OcnParse is a set of tokenizing tools compatible with Baha'i terms Since \b in regex cannot deal with words that include unicode, dashes or single quotes
npm install --save ocnparse
// import the parser
const parser = require('ocnparse')
parser.tokenize(str, tag='')
// returns array of tokens, each an object with three properties: prefix, word and suffix.
// .prefix and .suffix contain any punctuation or markup.
// .word contains the core word (which can also contain <u> markup).
// include a tag if the string being parsed is already word-wrapped (this preserves wrapper tag attributes)

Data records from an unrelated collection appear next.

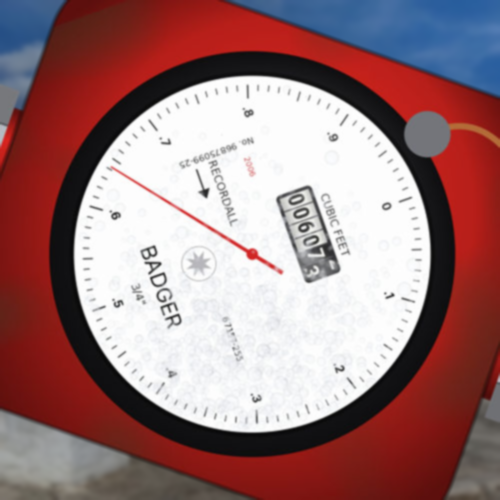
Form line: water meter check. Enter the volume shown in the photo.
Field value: 6072.64 ft³
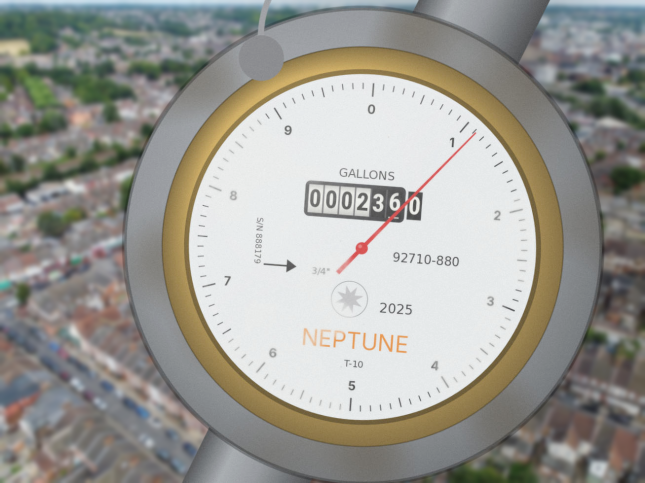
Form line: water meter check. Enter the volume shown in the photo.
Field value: 2361.1 gal
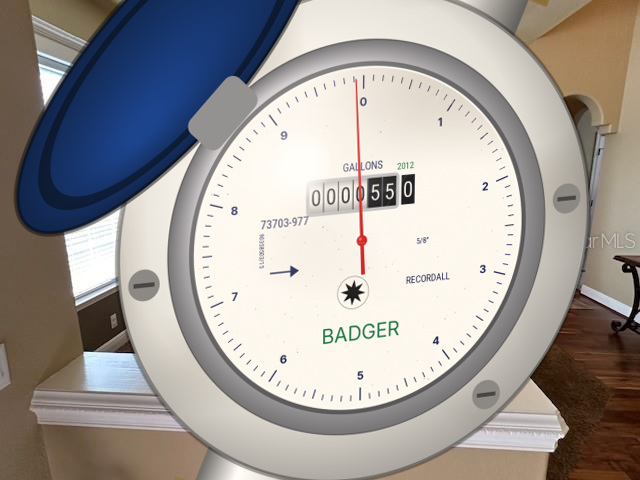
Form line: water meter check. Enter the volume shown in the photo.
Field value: 549.9 gal
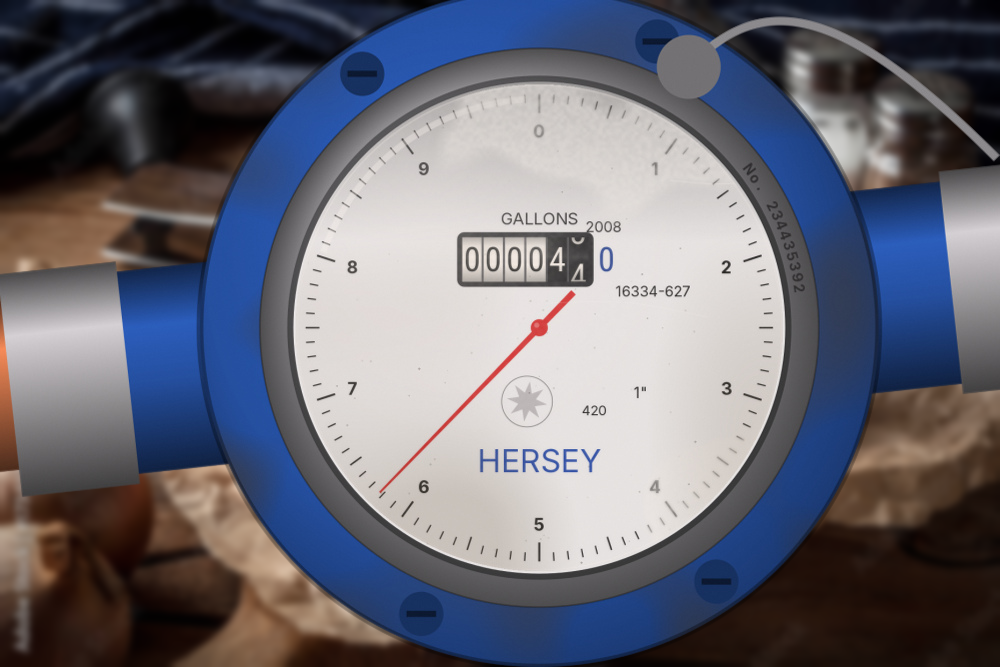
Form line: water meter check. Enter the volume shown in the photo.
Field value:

parser.rebuild(tokens, tag='')
// returns the reconstructed text with some options for inserting changes
// include a tag if you want to wrap each word
// wrapper tags contain any classes in token.info.class[] and data attrs in token.data.data{}
parser.reWrap(str, srcTag='w', destTag='')
// helper function to parse wrapped text, correct tokens and output new word-wrapped string
// user can use this whenever text is edited -- or change the wrapper tags easily
// preserves wrapper class and data attributes
const parser = require('ocnparse')
// For example, say we want to wrap each word in a <span>...</span>
let tokens = parser.tokenize("Four score!!!")

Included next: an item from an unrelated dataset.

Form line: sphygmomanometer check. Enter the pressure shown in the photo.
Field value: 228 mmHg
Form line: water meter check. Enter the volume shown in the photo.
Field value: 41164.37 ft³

let result = parser.rebuild(tokens, 'span')
// result: "<span>Four </span><span>score!!!</span>"
// For example, say we want to rewrap words wrapped in <span>...</span> to <w>...</w>
let str = `<span class='first'>Four </span><span data-whatever='12'>score!!!</span>`
let result = parser.rewrap(str, 'span', 'w')

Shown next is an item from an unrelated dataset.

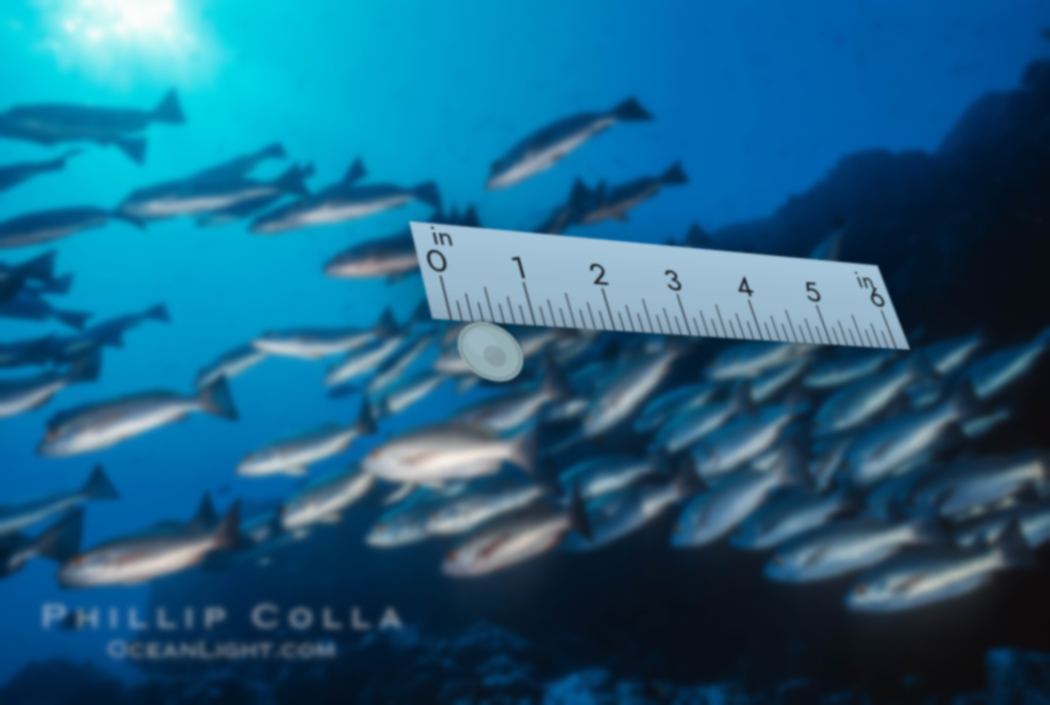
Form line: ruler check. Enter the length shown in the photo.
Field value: 0.75 in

// result: `<w class="first">Four </w><w data-whatever="12">score!!!</w>`
// Or our wrapped phrase has been edited and we need to re-wrap to correct it
let str = `Hmm. <span class="first">Four three </span><span data-whatever="12">score!!!</span>`
let result = parser.rewrap(str, 'span')
// result: `<span>Hmm. </span><span class="first">Four </span><span>three </span><span data-whatever="12">score!!!</span>`